PAGE EXTRACT
# # # # #
2) We are making many decisions about what use cases are the most important, and what tradeoffs to make. Some actual requirements from people interested in deploying this would be very helpful for these decisions. My co-author, Nick Banks, has been working with Azure, but has had trouble getting feedback from them.
slides - Mirja Kuehlewind
Mirja Kühlewind (MK) presenting: combined draft from all the authors of three previous drafts; already discussed in side meeting.
MK: enable_multipath TP negotiation mainly for the drafts: not intended to stick around like this for final setup; mainly to make experimenting with different options easier. Goal is to evolve towards just one of both PN-space options.
JI: I want to push back against more implementation experience.
KO: By saying that path is defined by 4-tuple (bidirectional), is the receiver required to send ACKs only on the path on which it received the packets being acked?
MK: no. Just that you can receive on that path. How you ack packets, it's currently left to the implementation. No requirement to send ACKs on the path that the packets were received on.
CH: Actually, we do specify very clearly that ACKs can be sent on any path.
KO: The reason I asked is because you can only ACK packets on different paths when you retain per-path ACK queues. Single PN space means ACK on only one path.
Xiaobo Yu (XY): potentially put this in the introduction to say how you can use mpquic. Currently ATSSS/3GPP has strong support to add mpquic support and ((...)). Perhaps we can complete mpquic work just before the release 18 (at 3GPP) and then try to adopt this (mpquic) RFC into release 18.
LP: Let's keep this to clarifying questions only due to limited time.
MK: very important use case. We should probably have more discussion on this in the future, but not in this meeting. Right now, focus on basics of the draft.
JI: You said the decision between single PN and multiple PNs requires more implementation experience. but MJ said in chat "Yes, to reiterate, we anticipate this to be the first major design issue if the WG has consensus to adopt.". Which one is it?
MK: personally, people deciding to only implement one or the other is good input to this group. If everyone in the end only implemented 1 approach, then we don't need further discussion. However, depending on your stack your mileage may vary, so it depends. For now, we think single PN space is easier, but didn't yet evaluate some of the logic you need to implement, that's probably more work
MJ: agree with Jana that's a design issue. Understand you want input from developers which design works with their implementation.
Spencer Dawkins (SD): thank you all for doing this work. One of the path selection strategies people have been talking about in QUIC is sending ACKs and data on different paths. Clarifying question: does that work with 1 PN-space, multiple, both or neither?
# # # # #
WORK TO COMPLETE
**1)** Answer these questions about the multipath QUIC meeting notes:
(a) Which organization has Nick Banks been working with?
(b) According to MK, is a receiver required to send ACKs on the path the packets arrived on?
(c) Which PN-space option does MK say the group currently considers easier?
**2)** Proceed with the multipath QUIC meeting notes, starting right after Spencer Dawkins's clarifying question.
The data that comes after these meeting notes has no connection to them.

THE DATA
# # # # #
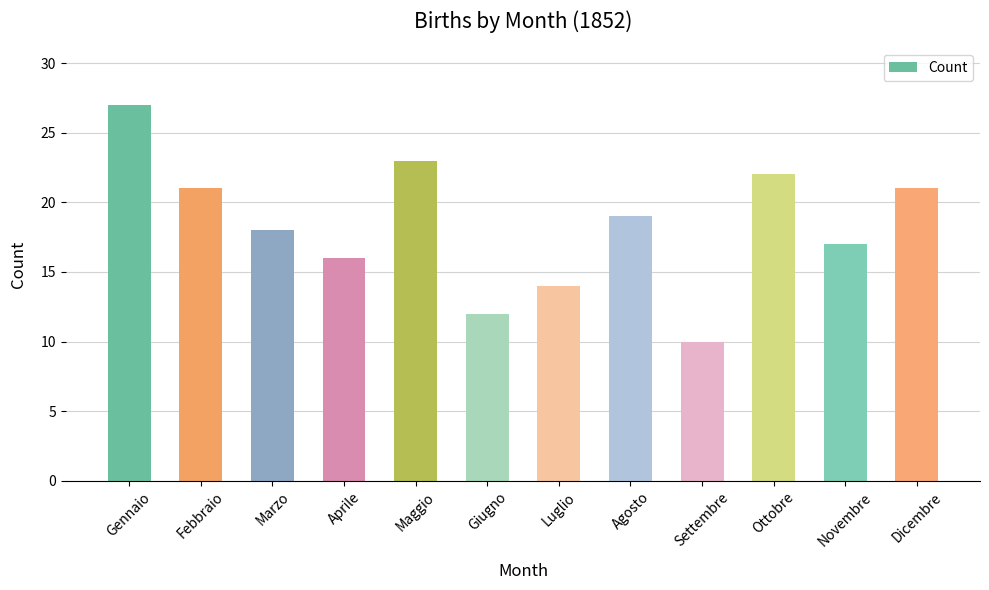

Where is the data nearest to the value 18?

Marzo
# # # # #
SOLVED TASKS
**1)**
(a) Azure.
(b) No.
(c) A single PN space.

**2)**
MK: that is completely independent, works with both. ACK_MP defines which PN space is related to.
Markus Amend (MA): does mpquic also cover DATAGRAM extension?
MK: yes, extensions are independent and you can use both together.
MA: wrt PN spaces. We're developing MPDCCP which has similar characteristics, especially when thinking about DGRAM with unreliability which has challenges to mpquic. We explicitly chose to use different PN spaces for MPDCCP because it helps to distinguish on receiver side lost packets and delayed packets. That becomes important if packets need to be reordered.
MK: I'm not too familiar with the detalis of MPDCCP but it seems like it's not the same as (MP-)QUIC because there it is known if packets get lost on sender side and can be re-transmitted.
MA: It's the same in MP-DCCP, packet loss can be detected, however if re-transmission is not in scope, this is a challenge for a reordering process which can be mitigated by multiple PN spaces.
LP: Take it to the list.
LP: let's focus discussion on adoption for now
JI: at high level, document lays out all possible designs. This is not really a good option.
MK: We're not just listing all possibilities. We were trying to stick to the things we agree on. Already a redacted set.
CH: More like an intersection.
JI: PN space is a very fundamental issue?
MK: It's really a detailed implementation thing, it doesn't really affect the core of the draft.
JI: that's good feedback to me. However, protocol standard is about the details. It should make a difference in how the protocol is designed in my opinion. Haven't read the draft though, so no very strong opinion on this yet.
MK: Point taken, what we have right now is two specifications that can work together. In the future we can remove one or the other without having to change anything else because they're separated nicely.
Ted Hardie (TH) (in chat): But this is draft adoption, not working group last call. The biggest thing it does is move change control. Why resolve all the issues before taking the topic on? (got lots of +1's)
LP: let's get an idea of who has actually read the draft, do a show of hands.
|Raise Hand||Do not raise hand||Participants||People in room|
KO: is there a design principle regarding efficiency of the protocol? E.g., mpquic should perform -at least- as well? We should clarify this, because it will drive some design choices.
MK: not currently. Listed design principles state mainly what led the authors to choose current options., not necessarily a comprehensive list. Please open issue for that.
KO: before adopting this, I hope we agree on design goals/requirements that we want to meet. It's harder to agree on possible choices if we don't have that.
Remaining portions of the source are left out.